I remember Jaycar trying to use a slogan of 'It's a coincidence, but it's not a fluke' for their multimeters.
Cheap analogue meters can be better in some cases since the current required to move the needle puts a draw on the circuit and can show up bad connections by the voltage drop. Sort of like using a test light and taking note of how bright it it.
Back to the printer, it's got a figure 8 plug on the printer itself (reversable, no earth), so it would be easy for an imbalance to occurr and come out through the USB cable. I was mainly wondering if this was common since its easy to leave peripherals unplugged and the plugs in reach of kids. It could get nasty.
On electric shocks, it depends a LOT on how dry your skin is. Normal skin is about 1k ohm (enough for an autoranging meter to make make you think that you've got continuity when you hold the probes on by hand). I can't remember off hand what wet is, BUT if they are wet with salt water, it's a lot worse again.

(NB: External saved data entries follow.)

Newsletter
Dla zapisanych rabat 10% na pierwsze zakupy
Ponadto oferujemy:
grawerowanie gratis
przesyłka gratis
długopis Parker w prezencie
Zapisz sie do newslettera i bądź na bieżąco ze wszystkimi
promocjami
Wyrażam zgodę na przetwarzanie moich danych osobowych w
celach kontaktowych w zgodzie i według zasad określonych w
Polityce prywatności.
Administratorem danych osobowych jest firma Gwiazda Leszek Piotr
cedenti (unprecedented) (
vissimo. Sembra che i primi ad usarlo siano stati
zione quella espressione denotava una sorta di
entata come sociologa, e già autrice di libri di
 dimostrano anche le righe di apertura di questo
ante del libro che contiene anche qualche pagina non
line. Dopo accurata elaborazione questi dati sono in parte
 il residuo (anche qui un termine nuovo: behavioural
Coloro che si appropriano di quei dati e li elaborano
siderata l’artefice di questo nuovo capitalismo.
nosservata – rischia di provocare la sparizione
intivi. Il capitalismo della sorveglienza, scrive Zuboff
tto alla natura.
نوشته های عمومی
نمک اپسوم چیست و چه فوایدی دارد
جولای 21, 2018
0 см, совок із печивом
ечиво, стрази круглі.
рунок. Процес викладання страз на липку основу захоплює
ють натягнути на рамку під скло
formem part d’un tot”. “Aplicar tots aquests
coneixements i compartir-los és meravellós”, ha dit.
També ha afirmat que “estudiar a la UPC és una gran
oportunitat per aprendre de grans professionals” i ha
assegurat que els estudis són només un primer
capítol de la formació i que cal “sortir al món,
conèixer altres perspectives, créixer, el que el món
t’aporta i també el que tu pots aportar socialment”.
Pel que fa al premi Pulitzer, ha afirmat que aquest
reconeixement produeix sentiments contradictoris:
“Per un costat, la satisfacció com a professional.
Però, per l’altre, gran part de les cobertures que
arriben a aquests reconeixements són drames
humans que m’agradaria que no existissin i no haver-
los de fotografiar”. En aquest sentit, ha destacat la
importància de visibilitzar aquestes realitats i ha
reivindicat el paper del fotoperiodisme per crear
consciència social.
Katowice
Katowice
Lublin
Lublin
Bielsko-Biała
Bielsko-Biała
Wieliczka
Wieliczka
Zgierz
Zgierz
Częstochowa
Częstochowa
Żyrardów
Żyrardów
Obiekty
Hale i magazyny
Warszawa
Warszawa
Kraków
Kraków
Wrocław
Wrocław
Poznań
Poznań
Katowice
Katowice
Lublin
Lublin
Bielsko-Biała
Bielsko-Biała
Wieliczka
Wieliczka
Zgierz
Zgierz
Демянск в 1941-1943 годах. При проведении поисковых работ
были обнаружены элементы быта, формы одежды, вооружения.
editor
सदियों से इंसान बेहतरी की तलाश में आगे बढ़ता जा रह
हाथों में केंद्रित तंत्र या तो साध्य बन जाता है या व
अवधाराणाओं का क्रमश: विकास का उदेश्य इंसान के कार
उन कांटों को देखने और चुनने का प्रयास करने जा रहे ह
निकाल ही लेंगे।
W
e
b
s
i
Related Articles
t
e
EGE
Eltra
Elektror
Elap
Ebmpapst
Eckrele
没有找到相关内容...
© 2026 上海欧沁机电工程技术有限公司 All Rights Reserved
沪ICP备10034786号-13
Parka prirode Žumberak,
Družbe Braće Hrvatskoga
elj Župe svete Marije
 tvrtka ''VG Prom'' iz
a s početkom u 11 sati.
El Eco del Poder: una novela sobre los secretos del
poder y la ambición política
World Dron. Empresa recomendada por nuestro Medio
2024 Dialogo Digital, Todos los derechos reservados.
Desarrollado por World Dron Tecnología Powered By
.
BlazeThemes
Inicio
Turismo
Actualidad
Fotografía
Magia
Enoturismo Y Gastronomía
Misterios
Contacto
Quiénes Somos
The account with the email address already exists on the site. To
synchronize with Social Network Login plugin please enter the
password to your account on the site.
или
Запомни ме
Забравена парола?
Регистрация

Before LED lights, I'd go catching prawns (shrimp) with a car battery and a 50watt light. The car battery was floated in an esky and towed behind you. My original light just had the wires attached to the terminals by rubber bands. Worked fine, BUT if they accidentally came off, there was no way I could put them on with wet hands, it was very painful.
And there are no RCDs in this old place, just fuse wire so it will blow a few seconds after I'm dead to prevent the owners getting a huge power bill....
I would upgrade the printer, but I want to wait for a 3d one, then I can print business documents on fake marble carvings.